Müslüman; hak, hukuk, adalet, doğruluk, dürüstlük, hakkaniyet, güzel ahlak, edep, hayâ, İslam ve bilim ile herkese hakkını verir. Kimseye haksızlık etmez. Herkes inancı doğrultusunda yaşar. İdeolojik sapkınlıkta asla davranmaz. Müslüman başkalarını hiçbir şekilde ayrıma tutup, haksızlık etme. Haksızlık eden zalimdir. Zalimlerin cehennemde olacağı bildirilmiştir. Müslüman, aklını İslam ve bilime göre kullanır. Ortak dosdoğru akıl kullanır.

Müslüman, Yüce Allah’ın ilmiyle, bilgisiyle, Kur’ân, sünnet, bilimle, ortak akılla davranır.
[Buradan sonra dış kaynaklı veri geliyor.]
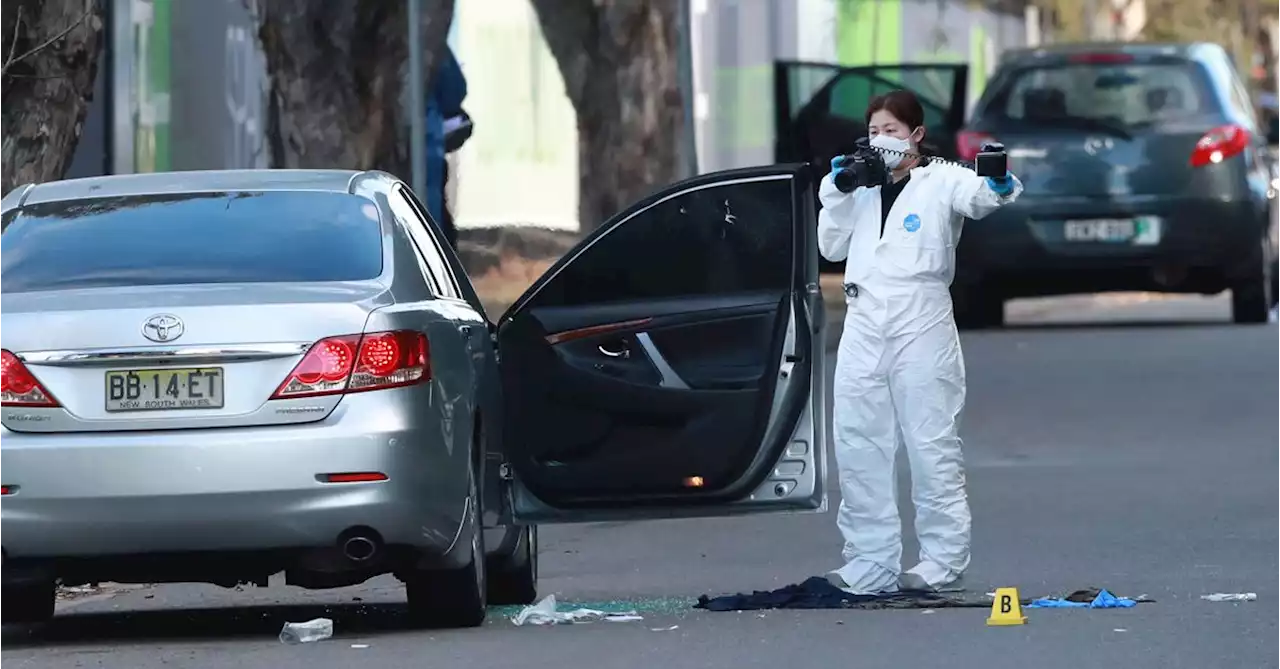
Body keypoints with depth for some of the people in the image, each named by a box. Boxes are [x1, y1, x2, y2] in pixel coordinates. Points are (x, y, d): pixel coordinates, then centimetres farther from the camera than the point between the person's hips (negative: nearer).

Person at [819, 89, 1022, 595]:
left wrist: (999, 186, -40)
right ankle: (870, 564, 8)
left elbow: (977, 197, -18)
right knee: (857, 445, 4)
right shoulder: (862, 187, 20)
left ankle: (943, 561, -1)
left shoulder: (940, 181, 2)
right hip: (864, 323, 6)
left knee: (932, 446, -4)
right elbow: (832, 247, 16)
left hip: (919, 321, -6)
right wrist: (836, 191, 4)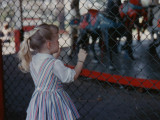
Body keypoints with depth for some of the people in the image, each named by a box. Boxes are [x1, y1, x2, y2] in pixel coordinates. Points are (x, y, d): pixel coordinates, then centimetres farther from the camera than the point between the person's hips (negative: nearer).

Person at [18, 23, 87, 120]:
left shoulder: (32, 59, -3)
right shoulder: (55, 64, -24)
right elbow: (72, 77, -11)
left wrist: (55, 56, 13)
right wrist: (80, 60, -1)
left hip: (38, 100, 7)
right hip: (54, 101, -7)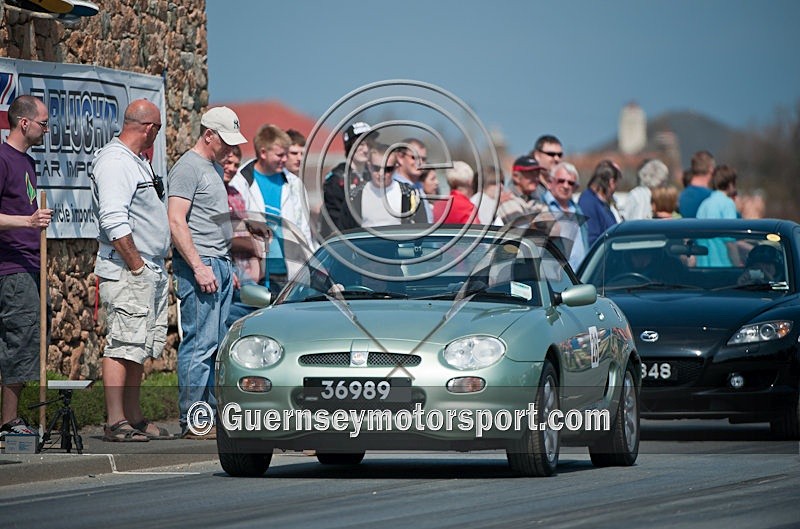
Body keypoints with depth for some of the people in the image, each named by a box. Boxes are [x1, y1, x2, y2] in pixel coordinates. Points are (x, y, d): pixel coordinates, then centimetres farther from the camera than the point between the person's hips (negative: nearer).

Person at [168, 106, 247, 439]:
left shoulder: (211, 168, 21)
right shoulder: (188, 168, -9)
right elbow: (176, 222, -17)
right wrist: (199, 267, -22)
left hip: (218, 265, 10)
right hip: (199, 265, -10)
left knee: (217, 345, 8)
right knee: (200, 343, -11)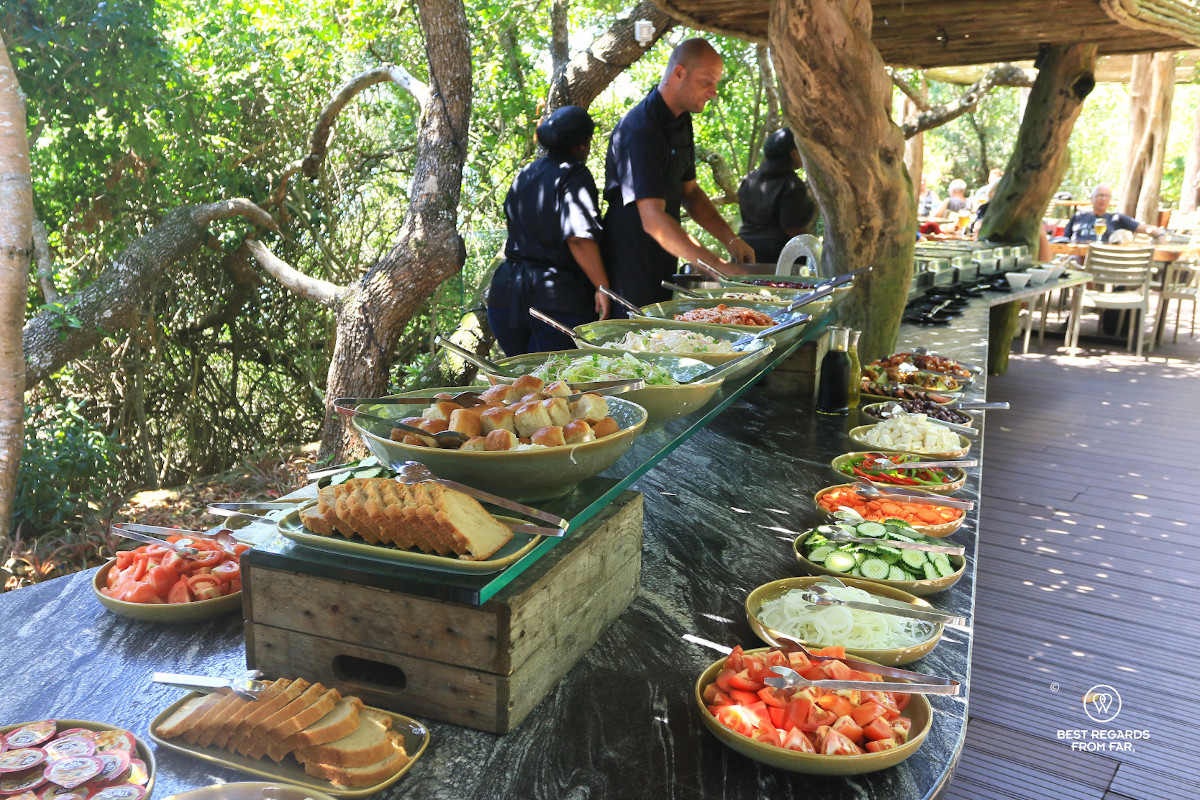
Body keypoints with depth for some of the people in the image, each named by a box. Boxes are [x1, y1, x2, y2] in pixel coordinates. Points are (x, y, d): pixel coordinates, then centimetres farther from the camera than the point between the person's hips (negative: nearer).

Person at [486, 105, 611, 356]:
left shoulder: (523, 176, 16)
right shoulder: (573, 175, -7)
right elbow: (578, 237, -20)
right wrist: (603, 286, -18)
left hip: (506, 292, 7)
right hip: (558, 298, -7)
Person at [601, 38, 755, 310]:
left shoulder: (681, 121, 10)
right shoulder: (640, 130, -22)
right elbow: (653, 220, -30)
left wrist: (730, 239, 3)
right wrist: (718, 267, -34)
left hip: (663, 268, 9)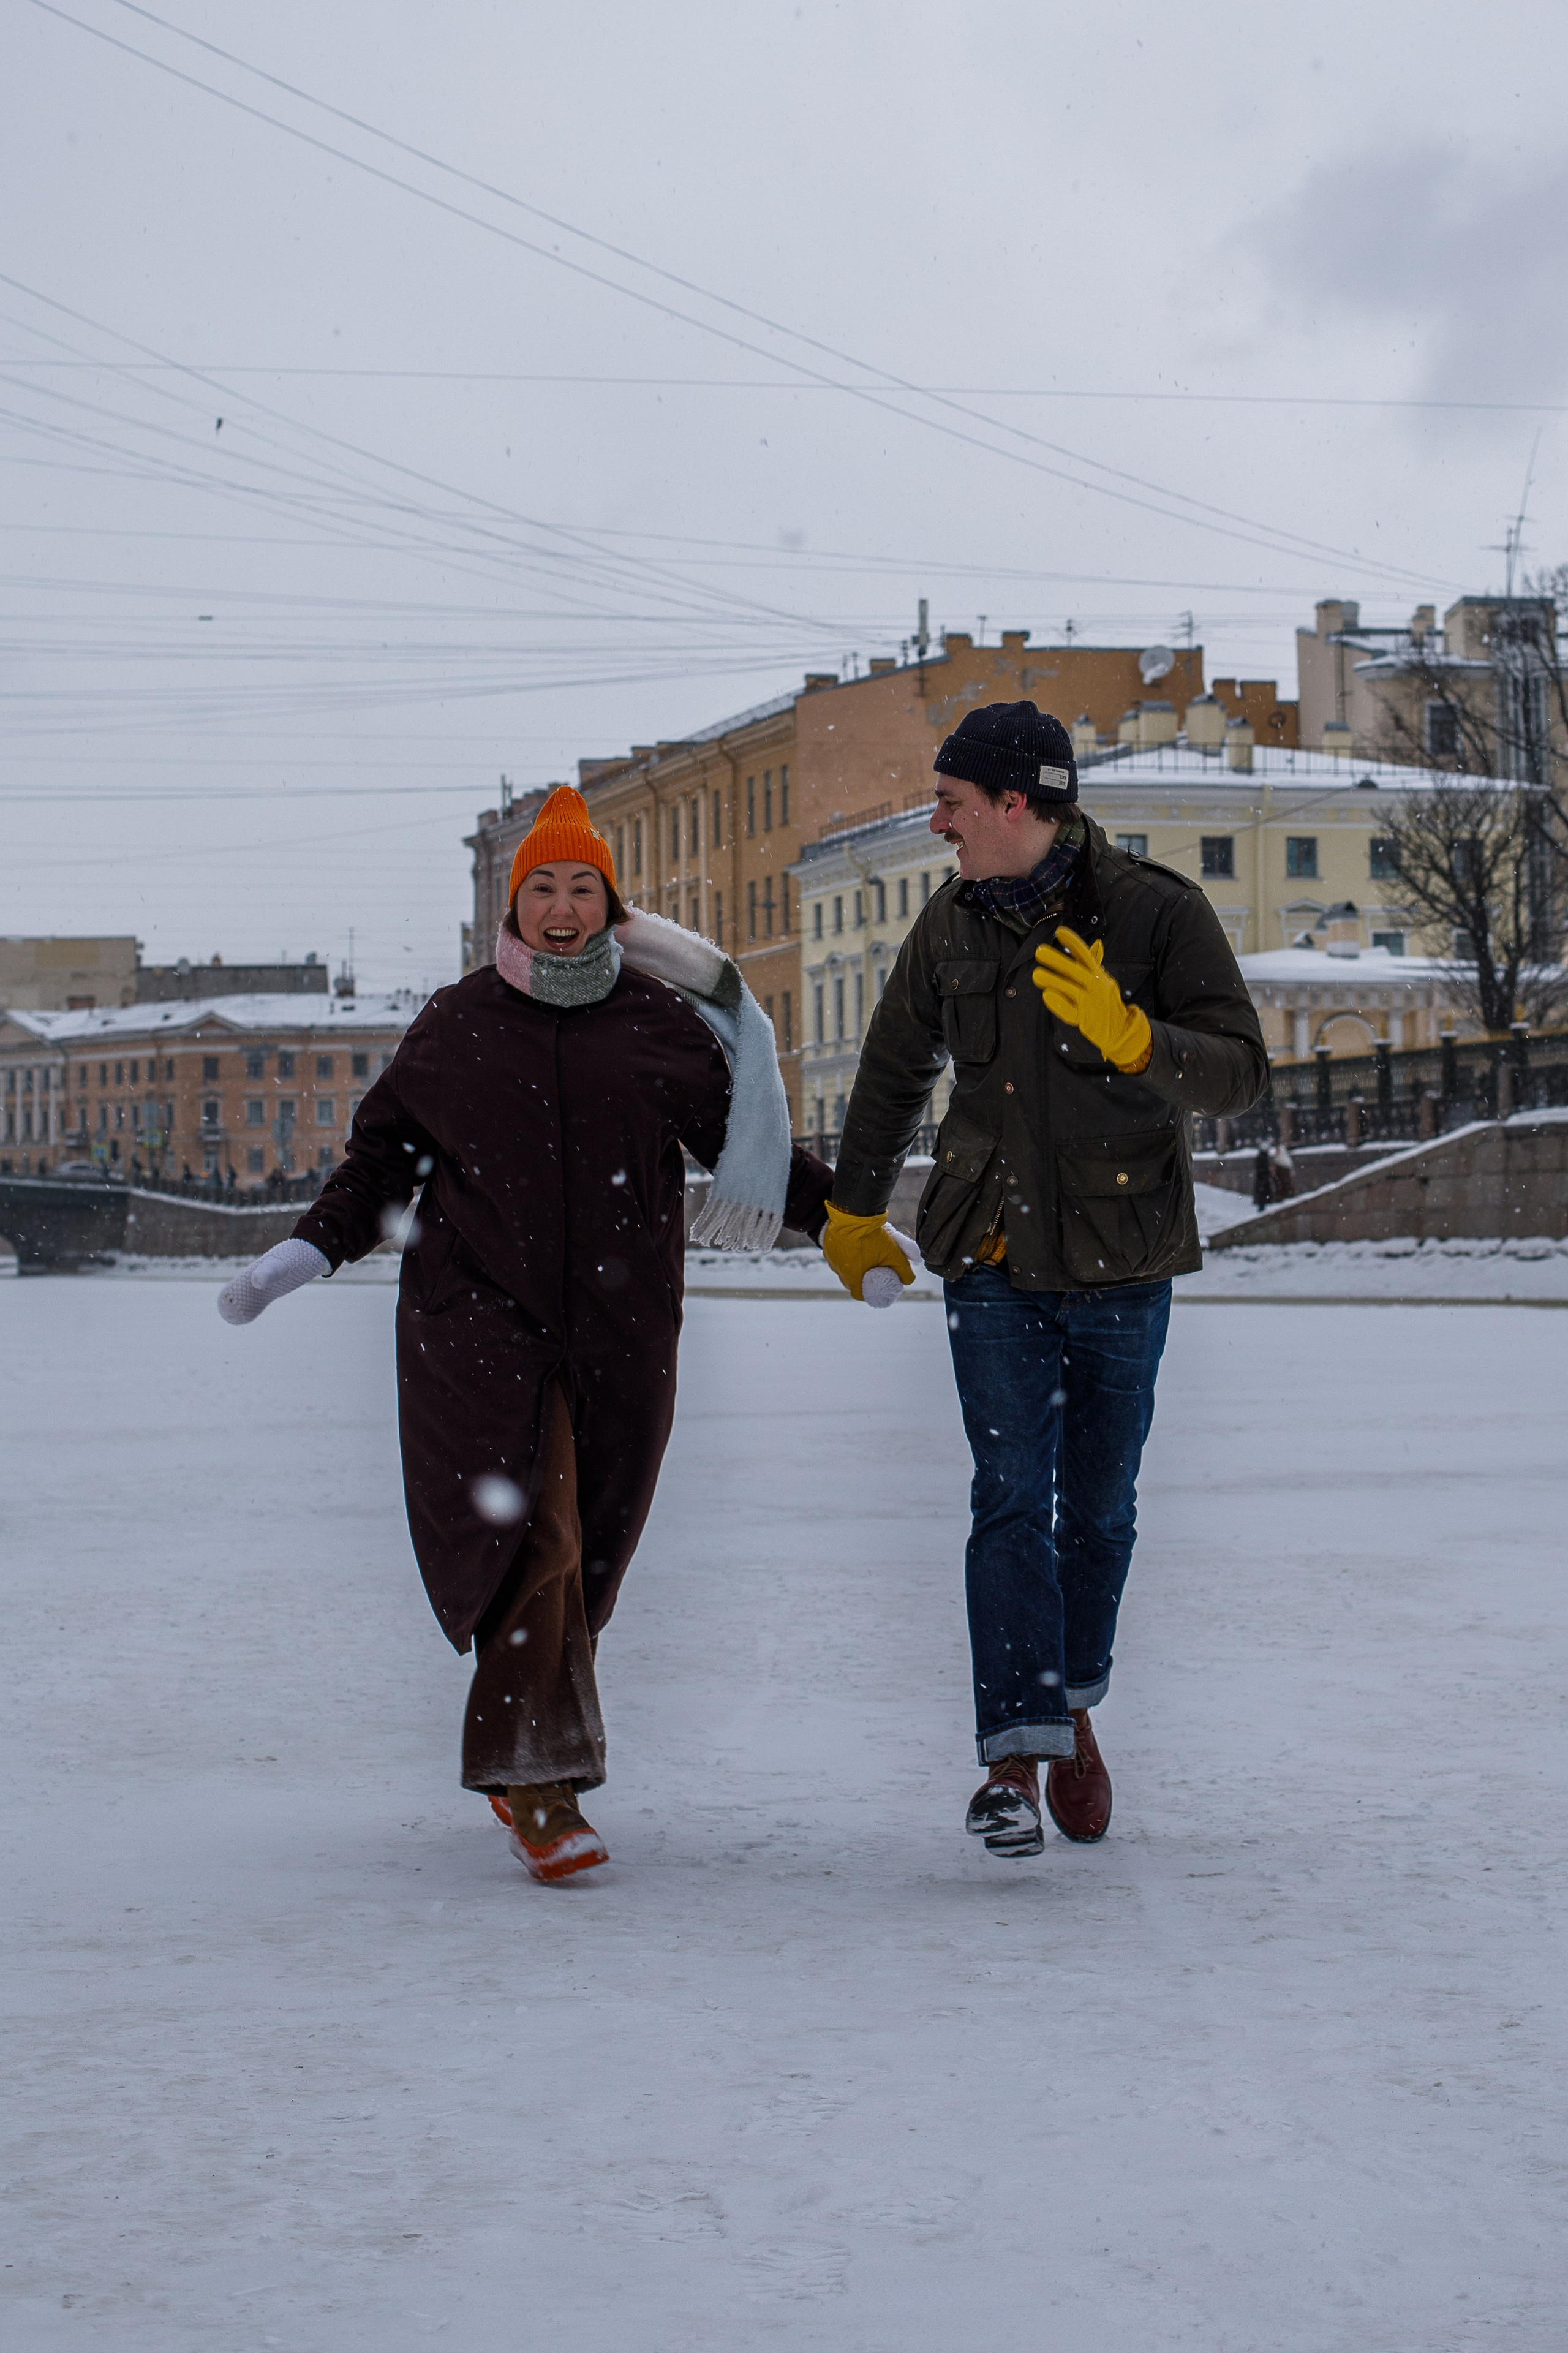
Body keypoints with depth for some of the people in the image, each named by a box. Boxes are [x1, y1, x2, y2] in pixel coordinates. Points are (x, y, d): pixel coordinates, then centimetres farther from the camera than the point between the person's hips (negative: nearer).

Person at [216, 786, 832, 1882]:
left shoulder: (661, 1024, 9)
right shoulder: (458, 1024, 9)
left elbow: (748, 1135, 11)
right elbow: (384, 1156, 14)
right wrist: (312, 1249, 2)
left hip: (618, 1329, 2)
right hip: (478, 1317, -2)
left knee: (584, 1554, 5)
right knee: (532, 1534, -16)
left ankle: (512, 1755, 24)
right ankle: (544, 1786, -16)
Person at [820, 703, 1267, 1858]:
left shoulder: (1159, 912, -7)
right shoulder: (952, 923, 5)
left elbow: (1241, 1071, -12)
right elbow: (896, 1070, 19)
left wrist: (1125, 1035, -30)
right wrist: (854, 1214, 26)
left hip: (1124, 1261, -1)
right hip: (993, 1258, 2)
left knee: (1099, 1504, 10)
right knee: (1012, 1499, -9)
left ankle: (1075, 1706, 31)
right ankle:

Bunun için yanlış yapma oranı çok düşüktür.

Müslüman, Yüce Allah’ın emirlerini tutar. Yasakladıklarından sakınır. Sapkınları kendine örnek almaz. İnsanlara ve varlıklara iyilik eder, hizmet eder, yardım eder. Her işini dosdoğru, dürüst, temiz, özenli, dikkatli yapar. Sözünü tutar. Allah’a ve hak hakikate karşı gelmekten sakınır. Haram, günah işlemez. Allah cc. Yolundan ayrılıp, sapkın sapık zalimlerin yoluna düşmez. Kul hakkına özenle, dikkatle; dikkat eder. Ümitsizliğe düşmez. Güzel, iyi, özenli, kırmadan, ,incitmeden davranır. Affeder, bağışlar. Adaletli hareket eder. Alçak gönüllü, ağırbaşlıdır. Güzel işler, görevler yapar. İyilik, hizmet, yarar sağlamak için çalışır.

Müslüman, zalimlere, sapkınlara, sapıtmışlara, şaşırmışlara benzemez. Hak yol İslam dinini bırakıp, ideolojik sapkınları önder, lider edinmez.

Müslüman dosdoğrudur, dürüsttür.

Haksızlık etmez. Haksızlık edenlere hak ettiğini verir.

Olgun bir imana, güzel bir İslam yaşantısına sahiptir.

Müslüman şükreder, hamt eder, zikreder, ibadet eder, ilmini artırır, iyiliği alışkanlık edinir.

Müslüman samimi Müslüman olur. İslam dinini samimiyet ve gelişmişlik ister.

Müslüman, Allah cc. Emrinde, Peygamberimiz sas. Yolunda bilgiyle, bilinçle yaşar. Kapitalisttim, liberalim, sosyalistim, komünisttim, faşisttim, Marksist’tim, Leninist’im, Mao istim… Gibi sapkın yollara düşmez. Zira bu görüşler; insanlık, İslam, varlık düşmanıdır. Hak olan her şeyi yok eder!